> [Source passage]
---------------

- Born: Florence Virginia King January 5, 1936 Washington, D.C., U.S.
- Died: January 6, 2016 (aged 80) Fredericksburg, Virginia, U.S.
- Education: American University
- Occupations: Columnist; essayist; novelist;

= Florence King =

American journalist

Florence Virginia King (January 5, 1936 – January 6, 2016) was an American novelist, essayist, and columnist.

While her early writings focused on the American South and those who live there, much of King's later work was published in National Review. Until her retirement in 2002, her column in National Review, "The Misanthrope's Corner", was known for "serving up a smorgasbord of curmudgeonly critiques about rubes and all else bothersome to the Queen of Mean", as the magazine put it. After leaving retirement in 2006, she began writing a new column for National Review titled "The Bent Pin."

King was a traditionalist conservative, but not a "movement conservative," and she objected to much of the populist direction of the contemporary American Right. She was an active Episcopalian (though she often referred to her agnosticism), a member of Phi Alpha Theta, and a monarchist.

==Early life==
King was born January 5, 1936 in Washington, D.C., to an American mother, Louise Cora (née Ruding) King, and a British father, Herbert Frederick King. She grew up in the District with her parents, her maternal grandmother, and her grandmother's maid. Each of these people influenced her development as a person. In particular, her grandmother required high standards of behavior from her, referring to the family as descendants of Virginia's colonial elite. In many of her writings, King often referred to the comical contradictions between the material reality of her lower middle class upbringing and the snobbish behavior of her grandmother.

In 1957, King received her BA in history from American University in Washington D.C., where she was inducted into Phi Alpha Theta. She attended the University of Mississippi as a graduate student, but did not complete her M.A. degree after discovering she could make a living as a writer.

==Career==
King had several occupations before she began writing as a career. In the mid-1950s, she was a history teacher in Suitland, Maryland. Later in the decade, she was a file clerk at the National Association of Realtors. From 1964 to 1967, King was a feature writer for the Raleigh News and Observer. While at the newspaper, King received the North Carolina Press Woman Award for reporting.

---------------

> [Task A] Rewrite the paragraph of the Florence King biography that begins "King had several occupations" as a bulleted list, keeping its main facts.
> [Task B]
Using the Florence King biography, answer each question below on its own line, marking the answers (i), (ii) and (iii) to match.
(i) In what year did King receive her BA?
(ii) What was the title of the column she began writing for National Review after leaving retirement in 2006?
(iii) What award did she receive while working at the Raleigh News and Observer?
> [Task C] Transcribe the passage from the Florence King biography starting at "Florence Virginia King (January" and ending at "and a monarchist.".

> [Recorded data]
---------------

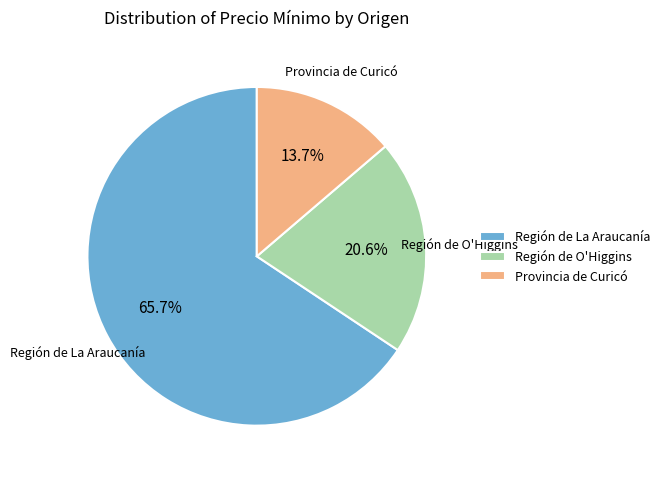

Is the sum of Región de O'Higgins and Provincia de Curicó greater than half?

No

---------------

> [Written reply A]
- Mid-1950s: history teacher in Suitland, Maryland
- Late 1950s: file clerk at the National Association of Realtors
- 1964 to 1967: feature writer for the Raleigh News and Observer
- While at that newspaper: received the North Carolina Press Woman Award for reporting

> [Written reply B]
(i) 1957
(ii) "The Bent Pin"
(iii) The North Carolina Press Woman Award for reporting

> [Written reply C]
Florence Virginia King (January 5, 1936 – January 6, 2016) was an American novelist, essayist, and columnist.

While her early writings focused on the American South and those who live there, much of King's later work was published in National Review. Until her retirement in 2002, her column in National Review, "The Misanthrope's Corner", was known for "serving up a smorgasbord of curmudgeonly critiques about rubes and all else bothersome to the Queen of Mean", as the magazine put it. After leaving retirement in 2006, she began writing a new column for National Review titled "The Bent Pin."

King was a traditionalist conservative, but not a "movement conservative," and she objected to much of the populist direction of the contemporary American Right. She was an active Episcopalian (though she often referred to her agnosticism), a member of Phi Alpha Theta, and a monarchist.